The guests who are invited to late-night drinks at George and Martha's are Carrie Coon as Honey and Madison Dirks as Nick. They are caught in an outrageous night of cocktails and crossfire. All of the actors played Chicago and a later 2011 engagement at Arena Stage in Washington, DC.

The play about a marriage surviving on illusion and performance is in three acts, titled Fun and Games (Act One), Walpurgisnacht (Act Two) and Exorcism (Act Three). Here's how the 2012 producers characterize the modern classic by Pulitzer Prize winner Albee: "On the campus of a small New England college, George and Martha invite a new professor and his wife home for a nightcap. As the cocktails flow, the young couple finds themselves caught in the crossfire of a savage marital war where the combatants attack the self-deceptions they forged for their own survival. Steppenwolf ensemble members Tracy Letts and Amy Morton face off as one of theatre's most notoriously dysfunctional couples in Albee's hilarious and harrowing masterpiece."

The Broadway production features the original Steppenwolf creative team: Todd Rosenthal (set design), Nan Cibula-Jenkins (costume design), Allen Lee Hughes (light design) and Rob Milburn and Michael Bodeen (sound design).

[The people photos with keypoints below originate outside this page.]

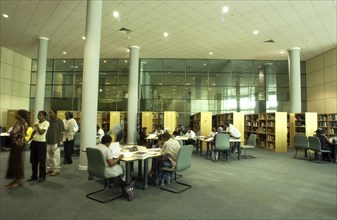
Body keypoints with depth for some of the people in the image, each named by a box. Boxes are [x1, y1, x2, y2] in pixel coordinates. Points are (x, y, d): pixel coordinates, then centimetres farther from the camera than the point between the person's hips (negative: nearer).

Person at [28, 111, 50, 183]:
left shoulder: (46, 123, -9)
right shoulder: (36, 123, 9)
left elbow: (41, 132, -17)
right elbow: (33, 133, 14)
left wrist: (37, 126, -10)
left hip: (42, 143, -6)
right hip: (34, 142, 6)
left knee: (41, 160, 2)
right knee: (33, 160, 11)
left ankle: (42, 176, 14)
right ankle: (34, 176, 24)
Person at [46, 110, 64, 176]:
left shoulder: (59, 121, -4)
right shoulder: (48, 121, 7)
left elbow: (61, 132, -5)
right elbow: (45, 131, 13)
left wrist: (60, 141, -10)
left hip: (55, 142, -5)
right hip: (48, 142, 5)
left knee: (56, 156, 0)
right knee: (48, 156, 13)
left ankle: (56, 170, 10)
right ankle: (49, 168, 26)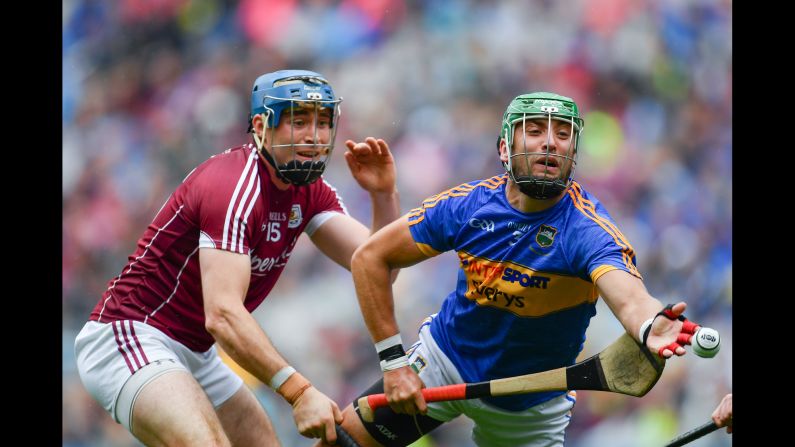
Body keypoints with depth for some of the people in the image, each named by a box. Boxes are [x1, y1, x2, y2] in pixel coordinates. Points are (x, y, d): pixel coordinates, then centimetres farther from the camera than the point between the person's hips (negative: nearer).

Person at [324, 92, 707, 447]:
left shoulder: (588, 229, -26)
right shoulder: (468, 205, -17)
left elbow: (629, 299, -46)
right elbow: (370, 258, -8)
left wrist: (649, 328, -71)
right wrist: (393, 362, -14)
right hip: (447, 361, 1)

Steppenwolf’s production of Edward Albee's Who's Afraid of Virginia Woolf? is presented on Broadway by Jeffrey Richards, Jerry Frankel, Susan Quint Gallin, Mary Lu Roffe, Kit Seidel, Amy Danis & Mark Johannes, Patty Baker, Mark S. Golub & David S. Golub, Jam Theatricals, Cheryl Lachowicz, Michael Palitz, Dramatic Forces/Angelina Fiordellisi, Kathleen K. Johnson, and Will Trice.

Albee, 84, is the author of the following plays: The Zoo Story (1958); The Death of Bessie Smith (1959); The Sandbox (1959); The American Dream (1960); Who's Afraid of Virginia Woolf? (1961-62, Tony Award); Tiny Alice (1964); A Delicate Balance (1966, Pulitzer Prize, 1966 Tony Award); All Over (1971); Seascape (1974, Pulitzer Prize); Listening (1975); Counting the Ways (1975); The Lady From Dubuque (1977-78); The Man Who Had Three Arms (1981); Finding the Sun (1982); Marriage Play (1986-87); Three Tall Women (1991, Pulitzer Prize); Fragments (1993); The Play About the Baby (1997); The Goat, or Who Is Sylvia? (2000, 2002 Tony Award); Occupant (2001); and At Home At the Zoo: (Act 1, Homelife; Act 2, The Zoo Story) (2004); Me, Myself and I (2010). Among his honors is a Lifetime Achievement Tony Award.